Katz, who works at Michigan State University, recently published a ​paper in which he claimed a computer model was able to successfully predict US Supreme Court decisions 70 percent of the time. The model used "only data available prior to the date of decision," effectively comparing similar cases in order to forecast the logical outcome.

The number of associates that firms need to hire will be greatly reduced

And in other initiatives, AI is actually helping to make those decisions. A New Scie​ntist article last year described a German application that makes automatic decisions about child benefit payments.

AI making legal decisions is a compelling idea. Not only is it more efficient, but couldn't it somehow be more just to place decisions in an entity unable to be swayed by bias or emotion?

We're not at that point yet, and the lawyers at that kind of high-level decision-making level are the ones with least to worry about in terms of job security. They're the ones that have the (so-far) uniquely human talent of keeping clients happy and drawing in new business.
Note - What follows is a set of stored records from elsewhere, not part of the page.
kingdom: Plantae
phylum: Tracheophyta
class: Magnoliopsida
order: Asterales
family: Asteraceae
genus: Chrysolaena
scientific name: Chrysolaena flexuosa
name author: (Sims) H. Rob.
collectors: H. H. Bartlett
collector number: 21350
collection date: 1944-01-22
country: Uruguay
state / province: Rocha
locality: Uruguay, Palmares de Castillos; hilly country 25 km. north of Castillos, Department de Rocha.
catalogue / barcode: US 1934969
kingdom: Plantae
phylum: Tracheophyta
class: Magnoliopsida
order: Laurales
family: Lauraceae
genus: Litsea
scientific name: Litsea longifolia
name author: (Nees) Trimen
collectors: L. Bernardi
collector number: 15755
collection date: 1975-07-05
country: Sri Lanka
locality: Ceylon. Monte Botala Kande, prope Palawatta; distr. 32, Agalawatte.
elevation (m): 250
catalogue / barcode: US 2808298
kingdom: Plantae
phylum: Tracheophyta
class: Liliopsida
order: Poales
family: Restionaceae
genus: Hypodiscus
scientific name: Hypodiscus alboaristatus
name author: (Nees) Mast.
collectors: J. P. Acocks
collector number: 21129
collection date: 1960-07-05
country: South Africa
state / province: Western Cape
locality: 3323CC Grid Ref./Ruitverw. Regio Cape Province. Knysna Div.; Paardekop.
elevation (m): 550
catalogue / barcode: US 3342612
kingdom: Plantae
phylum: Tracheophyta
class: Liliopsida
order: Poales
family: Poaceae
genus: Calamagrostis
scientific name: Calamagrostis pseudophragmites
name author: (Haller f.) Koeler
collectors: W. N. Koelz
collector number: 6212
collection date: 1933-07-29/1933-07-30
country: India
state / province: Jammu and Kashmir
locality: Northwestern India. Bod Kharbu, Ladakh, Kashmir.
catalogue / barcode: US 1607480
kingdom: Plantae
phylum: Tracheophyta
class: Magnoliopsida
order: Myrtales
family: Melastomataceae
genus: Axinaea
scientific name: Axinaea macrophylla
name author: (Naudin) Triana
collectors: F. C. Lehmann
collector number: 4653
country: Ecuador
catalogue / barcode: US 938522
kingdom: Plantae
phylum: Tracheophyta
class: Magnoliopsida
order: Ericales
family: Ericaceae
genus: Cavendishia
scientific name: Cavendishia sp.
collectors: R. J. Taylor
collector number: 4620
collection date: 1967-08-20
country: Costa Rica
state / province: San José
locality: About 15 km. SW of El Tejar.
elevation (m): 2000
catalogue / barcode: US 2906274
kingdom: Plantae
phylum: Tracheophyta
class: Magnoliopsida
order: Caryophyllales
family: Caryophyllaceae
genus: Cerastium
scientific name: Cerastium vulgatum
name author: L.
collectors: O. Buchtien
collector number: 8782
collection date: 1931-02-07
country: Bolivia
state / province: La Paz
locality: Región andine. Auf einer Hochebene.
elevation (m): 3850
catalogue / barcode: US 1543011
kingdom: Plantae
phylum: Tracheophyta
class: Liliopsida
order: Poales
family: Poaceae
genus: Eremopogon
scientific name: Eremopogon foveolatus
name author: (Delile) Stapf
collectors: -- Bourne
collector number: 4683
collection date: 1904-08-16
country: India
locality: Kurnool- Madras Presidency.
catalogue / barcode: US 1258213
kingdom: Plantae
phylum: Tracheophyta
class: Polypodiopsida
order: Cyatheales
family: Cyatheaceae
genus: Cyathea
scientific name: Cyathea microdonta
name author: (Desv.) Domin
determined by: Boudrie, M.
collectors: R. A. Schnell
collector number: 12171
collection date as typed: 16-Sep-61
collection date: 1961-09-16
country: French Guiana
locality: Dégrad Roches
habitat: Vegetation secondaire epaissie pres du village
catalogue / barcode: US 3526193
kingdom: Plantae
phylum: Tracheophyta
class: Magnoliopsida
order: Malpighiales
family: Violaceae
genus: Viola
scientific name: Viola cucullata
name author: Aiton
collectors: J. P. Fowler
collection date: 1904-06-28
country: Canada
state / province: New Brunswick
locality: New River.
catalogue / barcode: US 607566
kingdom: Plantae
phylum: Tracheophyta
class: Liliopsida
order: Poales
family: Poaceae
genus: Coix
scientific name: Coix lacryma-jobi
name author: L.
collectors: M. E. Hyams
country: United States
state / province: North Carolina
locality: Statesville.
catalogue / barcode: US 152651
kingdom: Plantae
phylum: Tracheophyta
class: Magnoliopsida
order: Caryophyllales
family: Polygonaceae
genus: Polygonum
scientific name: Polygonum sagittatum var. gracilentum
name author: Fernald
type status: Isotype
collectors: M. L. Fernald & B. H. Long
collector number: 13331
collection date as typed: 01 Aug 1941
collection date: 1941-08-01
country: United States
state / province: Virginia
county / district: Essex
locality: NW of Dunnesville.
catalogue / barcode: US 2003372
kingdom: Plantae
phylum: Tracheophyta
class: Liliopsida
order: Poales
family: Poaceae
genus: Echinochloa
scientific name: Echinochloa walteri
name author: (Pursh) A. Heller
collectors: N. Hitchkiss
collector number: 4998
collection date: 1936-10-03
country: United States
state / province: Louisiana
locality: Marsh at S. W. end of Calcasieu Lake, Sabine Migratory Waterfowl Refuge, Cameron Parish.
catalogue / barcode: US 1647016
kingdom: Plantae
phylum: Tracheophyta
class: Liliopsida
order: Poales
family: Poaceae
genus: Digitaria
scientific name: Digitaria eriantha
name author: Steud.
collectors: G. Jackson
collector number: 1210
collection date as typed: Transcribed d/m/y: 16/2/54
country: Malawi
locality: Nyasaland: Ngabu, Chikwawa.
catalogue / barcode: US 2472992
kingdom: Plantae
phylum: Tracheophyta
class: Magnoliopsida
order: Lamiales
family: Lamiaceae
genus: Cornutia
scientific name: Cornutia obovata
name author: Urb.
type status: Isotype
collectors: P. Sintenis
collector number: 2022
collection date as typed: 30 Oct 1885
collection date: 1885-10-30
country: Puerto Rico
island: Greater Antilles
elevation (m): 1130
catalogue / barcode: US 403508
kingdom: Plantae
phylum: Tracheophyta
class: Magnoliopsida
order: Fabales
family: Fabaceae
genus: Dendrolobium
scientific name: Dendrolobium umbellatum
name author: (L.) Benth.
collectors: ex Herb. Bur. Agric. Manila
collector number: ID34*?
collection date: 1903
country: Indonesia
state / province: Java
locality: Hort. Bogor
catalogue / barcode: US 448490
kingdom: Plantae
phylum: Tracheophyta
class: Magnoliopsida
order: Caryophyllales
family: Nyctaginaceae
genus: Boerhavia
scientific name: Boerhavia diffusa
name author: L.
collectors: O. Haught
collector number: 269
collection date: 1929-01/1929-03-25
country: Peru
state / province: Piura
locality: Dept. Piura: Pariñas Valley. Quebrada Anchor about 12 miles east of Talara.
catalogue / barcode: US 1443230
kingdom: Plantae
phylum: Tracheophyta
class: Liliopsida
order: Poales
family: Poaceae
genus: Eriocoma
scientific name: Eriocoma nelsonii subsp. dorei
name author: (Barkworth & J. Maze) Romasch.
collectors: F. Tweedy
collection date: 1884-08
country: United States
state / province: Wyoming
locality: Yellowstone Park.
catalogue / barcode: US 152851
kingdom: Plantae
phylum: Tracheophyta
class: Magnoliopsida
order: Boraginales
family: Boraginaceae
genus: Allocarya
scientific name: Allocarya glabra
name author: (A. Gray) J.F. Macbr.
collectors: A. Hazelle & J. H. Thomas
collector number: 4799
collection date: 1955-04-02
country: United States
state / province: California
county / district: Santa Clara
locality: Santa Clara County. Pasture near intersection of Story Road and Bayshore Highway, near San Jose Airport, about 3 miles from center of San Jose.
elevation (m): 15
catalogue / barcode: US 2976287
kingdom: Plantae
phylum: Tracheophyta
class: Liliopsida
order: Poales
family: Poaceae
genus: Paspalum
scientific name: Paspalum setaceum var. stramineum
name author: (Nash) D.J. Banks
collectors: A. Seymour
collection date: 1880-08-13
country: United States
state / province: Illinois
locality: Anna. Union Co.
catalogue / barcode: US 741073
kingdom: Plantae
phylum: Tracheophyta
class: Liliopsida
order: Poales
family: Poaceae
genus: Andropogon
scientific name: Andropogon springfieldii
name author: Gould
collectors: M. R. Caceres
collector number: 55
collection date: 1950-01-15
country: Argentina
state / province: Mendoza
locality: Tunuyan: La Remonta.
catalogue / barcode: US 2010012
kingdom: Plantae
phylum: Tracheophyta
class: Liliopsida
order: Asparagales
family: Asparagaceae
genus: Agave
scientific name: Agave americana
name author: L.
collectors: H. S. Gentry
But it seems more feasible that the career path of lawyers trying to reach those positions could change, if more of the lower steps on the ladder—the more mundane tasks that conventionally act as a training ground for future big dog lawyers—are taken over by the bots.

"The number of associates that firms need to hire will be greatly reduced, at least if the intention is to use junior lawyers for billable work rather than primarily to educate and train them ready to become business winners," the Jomati consultants predict.

In a recent blog​ post, lawyer and consultant Kenneth Grady proposed a law-specific Turing Test to see if an AI would be capable of passing for a newly graduated lawyer when questioned only on the subject of the law.

Whether any recent graduates would dare fill in for the human side of the challenge while their law school debt looms over them is another question.